The Court of Appeal has held that internal emails between a company’s board members exchanged for the purposes of discussing commercial proposals for settlement were not privileged from disclosure. Richard Swan looks at what the decision in (1) WH Holding Ltd (2) West Ham United Football Club Ltd v E20 Stadium LLP [2018] EWCA Civ 2652– referred to below as West Ham v E20) means for clients.

The facts

West Ham United Football Club have a lease from E20, the owner of the Olympic Stadium, which allows them to use the Olympic Stadium for home football matches. The parties were locked in a dispute over how many seats West Ham were entitled to use. During the course of the dispute, E20’s board members and stakeholders exchanged six emails from January 2017 in which they discussed commercial terms to settle the matter. E20 asserted that these emails were privileged from disclosure on the basis that they were prepared “for the dominant purpose of discussing a commercial proposal for the settlement of the dispute … at a time when litigation was in reasonable contemplation”.

Litigation privilege

Whereas legal professional privilege exists to protect communications and advice between lawyers and their clients created for the purpose of seeking or giving legal advice, litigation privilege protects confidential communications between lawyers and their clients, or lawyers and third parties, which are created in connection with anticipated (or ongoing) litigation.

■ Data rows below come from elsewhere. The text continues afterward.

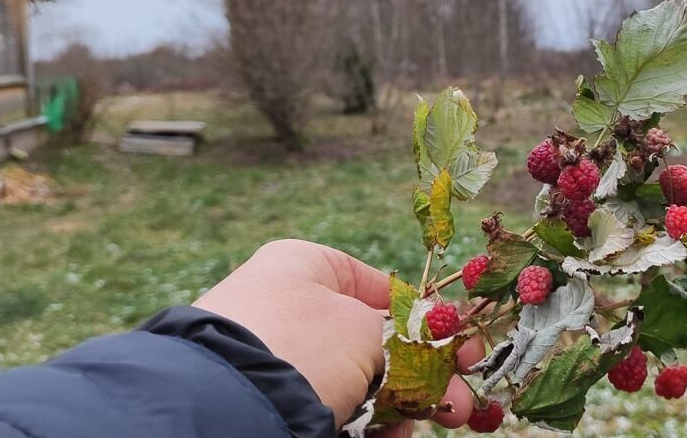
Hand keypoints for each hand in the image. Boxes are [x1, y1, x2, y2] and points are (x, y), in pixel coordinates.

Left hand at [193, 240, 482, 434]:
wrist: (221, 405)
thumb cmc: (300, 346)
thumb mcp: (367, 331)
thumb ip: (410, 336)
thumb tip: (442, 338)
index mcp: (306, 266)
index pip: (381, 287)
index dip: (430, 321)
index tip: (466, 350)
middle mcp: (290, 306)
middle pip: (375, 342)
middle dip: (424, 375)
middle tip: (461, 406)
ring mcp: (278, 357)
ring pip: (358, 381)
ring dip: (402, 405)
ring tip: (429, 425)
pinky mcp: (269, 399)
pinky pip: (332, 406)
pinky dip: (367, 422)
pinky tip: (391, 435)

The precise scope of litigation privilege has been (ostensibly until now) unclear, and the Court of Appeal has sought to clarify the matter in West Ham v E20.

The Court of Appeal held that the starting point was the well-known case, Three Rivers District Council v Governor and Company of the Bank of England No 6 [2004] UKHL 48. In that case, Lord Carswell set out a summary of what has come to be considered the authoritative position on the matter:

“Communications between parties or their solicitors and third parties for the purpose of obtaining information or advice in connection with existing or contemplated litigation are privileged, but only when the following conditions are satisfied:

  1. litigation must be in progress or in contemplation;
  2. the communications must have been made for the sole or dominant purpose of conducting that litigation;
  3. the litigation must be adversarial, not investigative or inquisitorial.”

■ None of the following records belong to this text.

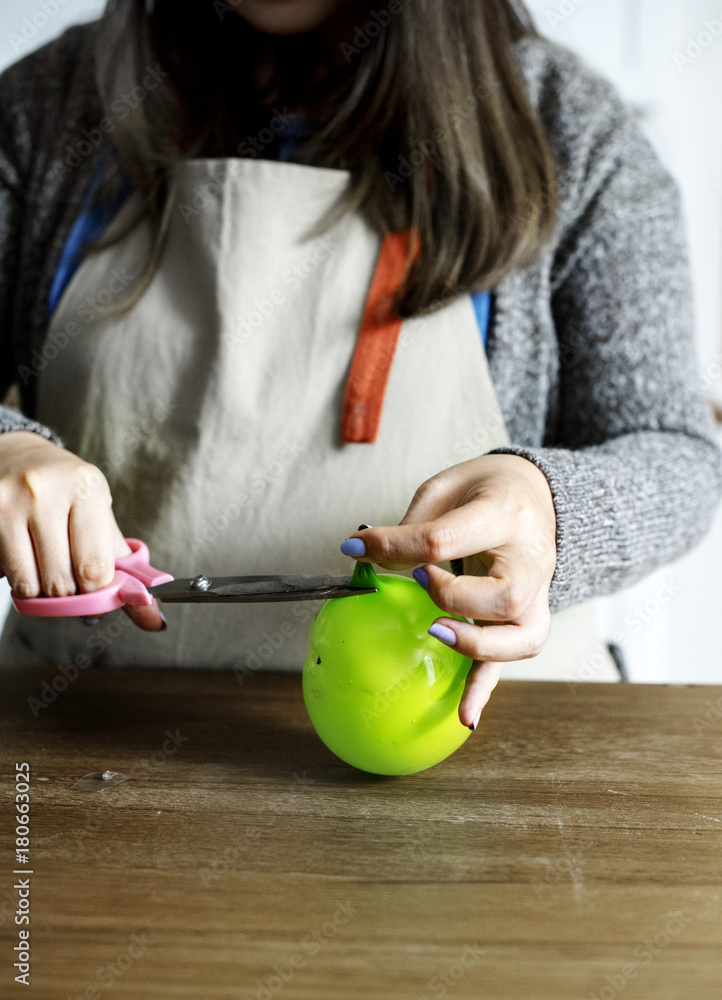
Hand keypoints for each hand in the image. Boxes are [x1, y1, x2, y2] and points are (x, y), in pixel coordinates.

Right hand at [0, 431, 163, 630]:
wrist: (18, 456)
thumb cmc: (65, 491)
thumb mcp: (100, 514)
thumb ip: (126, 566)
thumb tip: (152, 615)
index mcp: (86, 488)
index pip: (94, 568)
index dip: (96, 591)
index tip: (94, 587)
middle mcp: (44, 491)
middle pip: (61, 582)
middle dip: (67, 591)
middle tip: (67, 571)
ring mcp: (7, 503)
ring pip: (28, 584)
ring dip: (38, 587)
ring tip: (42, 560)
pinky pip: (3, 574)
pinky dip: (15, 574)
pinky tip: (20, 550)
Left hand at [342, 454, 556, 727]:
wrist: (537, 493)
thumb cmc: (487, 487)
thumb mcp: (447, 486)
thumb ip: (415, 522)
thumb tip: (371, 556)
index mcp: (505, 512)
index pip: (448, 538)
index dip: (396, 545)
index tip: (354, 547)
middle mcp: (530, 557)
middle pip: (503, 593)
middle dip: (453, 597)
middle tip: (419, 581)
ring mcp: (539, 592)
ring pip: (521, 634)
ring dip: (476, 644)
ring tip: (437, 636)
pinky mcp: (533, 615)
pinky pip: (513, 657)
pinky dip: (487, 688)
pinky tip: (464, 716)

What the Court of Appeal considered in West Ham v E20 was the scope of litigation privilege in light of Lord Carswell’s remarks, ie whether the privilege applied to documents created for the dominant purpose of “conducting litigation” (a broad test) or whether the privilege is more limited to those created “for the [dominant] purpose of obtaining information or advice in connection with existing or contemplated litigation” (a stricter test).

As will be apparent from the summary above, the court favoured the stricter test.

The impact

Whilst “without prejudice privilege” will continue to apply to communications and documents created and exchanged during the course of a genuine attempt to settle an existing dispute (many of which would fall within litigation privilege as defined in West Ham v E20 anyway), what we are concerned with here are internal communications between members of an organisation that discuss commercial matters as a precursor to settlement. It is not enough that the emails or documents be created for the general purpose of conducting litigation. They must also have been brought into existence for the (dominant) purpose of obtaining advice or information in connection with that litigation. The emails in the present case did not fall within that category and were therefore disclosable.

It is now par for the course in modern litigation for parties to be advised, normally during the very first stages of retainer, not to generate any new documents with regard to the dispute lest these become disclosable. West Ham v E20 provides a timely cautionary tale on the consequences of doing so.

If organisations are in any doubt about litigation privilege in relation to any discussion, commercial or otherwise, pertinent to settlement of a matter, they would be well advised to speak to their lawyers first.